Texto seleccionado:

----------------

Lo que constituye la excelencia del Santo Abandono, es la incompatible eficacia que posee para remover todos los obstáculos que impiden la acción de la gracia, para hacer practicar con perfección las más excelsas virtudes, y para establecer el reinado absoluto de Dios sobre nuestra voluntad. Evidentemente, la conformidad que viene de la esperanza, y más aún, la resignación que nace del temor, no se elevan a iguales alturas; tienen, sin embargo, su valor. Mas aquí hablamos de la conformidad perfecta, confiada y filial que produce el santo amor.
Es ésta ante todo necesaria, y de un valor incomparable para obviar los obstáculos. Un día después de Maitines, el bienaventurado Susón fue arrebatado en éxtasis y parecióle ver un apuesto joven que descendía del cielo a la tierra y le decía: «Tú has frecuentado durante mucho tiempo las escuelas primarias, en ellas te has ejercitado lo suficiente y ya estás maduro. Ven conmigo, que voy a conducirte a la escuela mayor que existe.-¿Y cuál es esta tan deseable escuela? Es aquella en que se enseña la ciencia de un perfecto abandono de si mismo; es decir, en la que se enseña al hombre a renunciarse de tal suerte que, sean cualesquiera las circunstancias en que el divino beneplácito se manifieste, se aplique tan sólo a permanecer siempre el mismo y tranquilo, renunciándose en la medida que permita la debilidad humana.» Hacía ya varios años que el bienaventurado se ejercitaba en la virtud como un valeroso asceta; infligía a su cuerpo un martirio cuyo sólo relato nos estremece; llegada era ya la época de los éxtasis, Dios, sin embargo, le llamó a una escuela más elevada, ¿tenía de ello necesidad? Vuelto en sí después de la visión, permanecía silencioso y pensaba en lo que se le acaba de decir: «Examínate interiormente, concluyó, y podrás observar que aún tienes mucho espíritu propio, verás que con todas las mortificaciones que haces, no llegas todavía a soportar la contradicción exterior. Te pareces a una liebre oculta en un matorral, que al ruido de una hoja se espanta. Tú también te espantas de las penas que te sobrevienen, palideces a la vista de tus contradicciones, huyes cuando temes sucumbir, cuando debieras presentarte te escondes, te consideras feliz cuando eres alabado, y cuando te reprenden te entristeces. No hay duda que necesitas ir a una escuela superior.» He aquí, pues, un alma que marchaba decididamente por el camino de la santidad; no obstante, quedaba aún no poco de humano en ella, más de lo que podía suponer. ¡Cuántas otras, que no la igualan en méritos, tendrán como ella necesidad de que un ángel venga a mostrarles el mal y a enseñarles a aplicar el remedio!

----------------

[Registros de una colección]

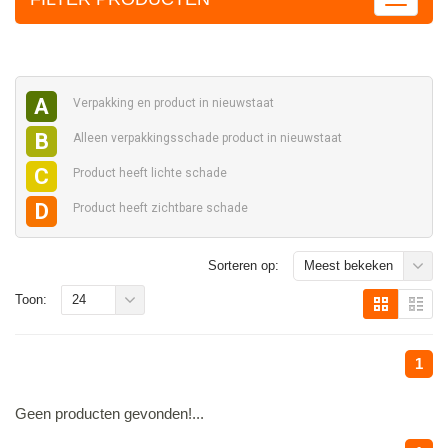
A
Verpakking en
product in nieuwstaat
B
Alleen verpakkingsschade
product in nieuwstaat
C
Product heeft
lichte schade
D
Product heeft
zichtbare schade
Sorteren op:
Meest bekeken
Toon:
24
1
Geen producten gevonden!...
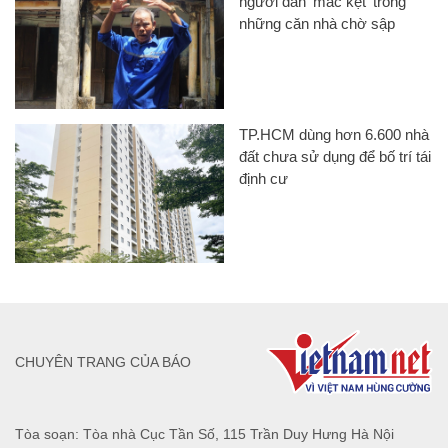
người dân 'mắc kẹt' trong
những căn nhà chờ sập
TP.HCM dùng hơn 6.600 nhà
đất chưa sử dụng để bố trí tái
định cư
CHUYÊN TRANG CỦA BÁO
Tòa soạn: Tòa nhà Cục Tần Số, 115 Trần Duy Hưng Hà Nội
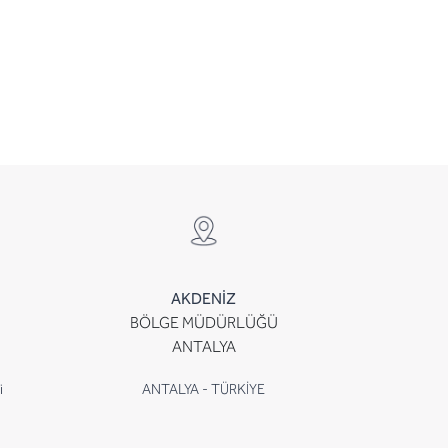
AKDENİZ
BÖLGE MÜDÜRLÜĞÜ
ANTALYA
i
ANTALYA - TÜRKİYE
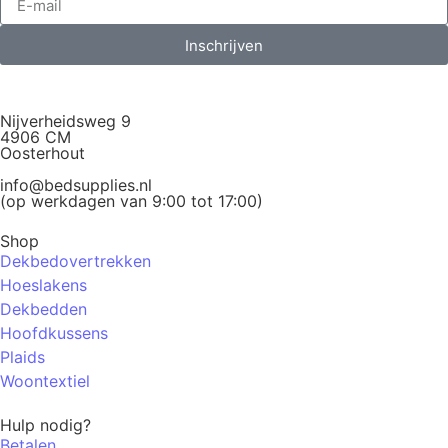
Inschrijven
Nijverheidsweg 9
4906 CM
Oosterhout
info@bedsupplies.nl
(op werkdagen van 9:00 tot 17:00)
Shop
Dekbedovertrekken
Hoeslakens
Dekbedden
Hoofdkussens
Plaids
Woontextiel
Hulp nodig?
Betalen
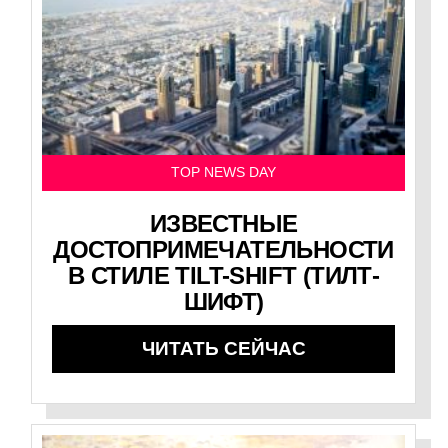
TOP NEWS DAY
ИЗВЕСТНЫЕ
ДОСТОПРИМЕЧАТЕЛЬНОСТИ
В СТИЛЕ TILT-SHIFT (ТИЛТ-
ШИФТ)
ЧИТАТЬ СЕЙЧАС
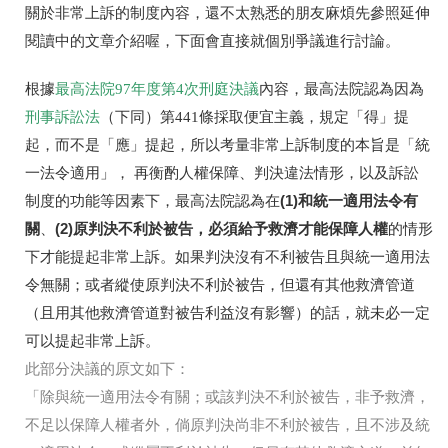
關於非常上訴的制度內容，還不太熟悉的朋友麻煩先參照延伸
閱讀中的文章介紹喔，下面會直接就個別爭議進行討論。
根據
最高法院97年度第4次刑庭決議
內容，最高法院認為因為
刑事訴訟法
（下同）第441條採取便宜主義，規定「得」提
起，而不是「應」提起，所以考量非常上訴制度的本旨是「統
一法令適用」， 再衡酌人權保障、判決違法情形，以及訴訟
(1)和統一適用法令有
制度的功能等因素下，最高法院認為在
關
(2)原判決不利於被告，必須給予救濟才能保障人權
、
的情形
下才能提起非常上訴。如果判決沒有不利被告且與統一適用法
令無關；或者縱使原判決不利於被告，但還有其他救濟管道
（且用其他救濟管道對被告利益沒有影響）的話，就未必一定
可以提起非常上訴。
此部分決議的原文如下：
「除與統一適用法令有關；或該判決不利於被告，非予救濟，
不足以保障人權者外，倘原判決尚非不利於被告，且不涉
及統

----------------

Conjunto de tareas:
- A) En el texto seleccionado, ¿después de qué oficio fue arrebatado en éxtasis el bienaventurado Susón?
- B) Copia el fragmento del texto seleccionado entre "Lo que constituye" y "el santo amor.", ambos incluidos, y reemplaza "excelencia" por "grandeza".
Usa solo el texto seleccionado para responder.

Conjunto de respuestas:
- A) Después de Maitines.

- B)
Lo que constituye la grandeza del Santo Abandono, es la incompatible eficacia que posee para remover todos los obstáculos que impiden la acción de la gracia, para hacer practicar con perfección las más excelsas virtudes, y para establecer el reinado absoluto de Dios sobre nuestra voluntad. Evidentemente, la conformidad que viene de la esperanza, y más aún, la resignación que nace del temor, no se elevan a iguales alturas; tienen, sin embargo, su valor. Mas aquí hablamos de la conformidad perfecta, confiada y filial que produce el santo amor.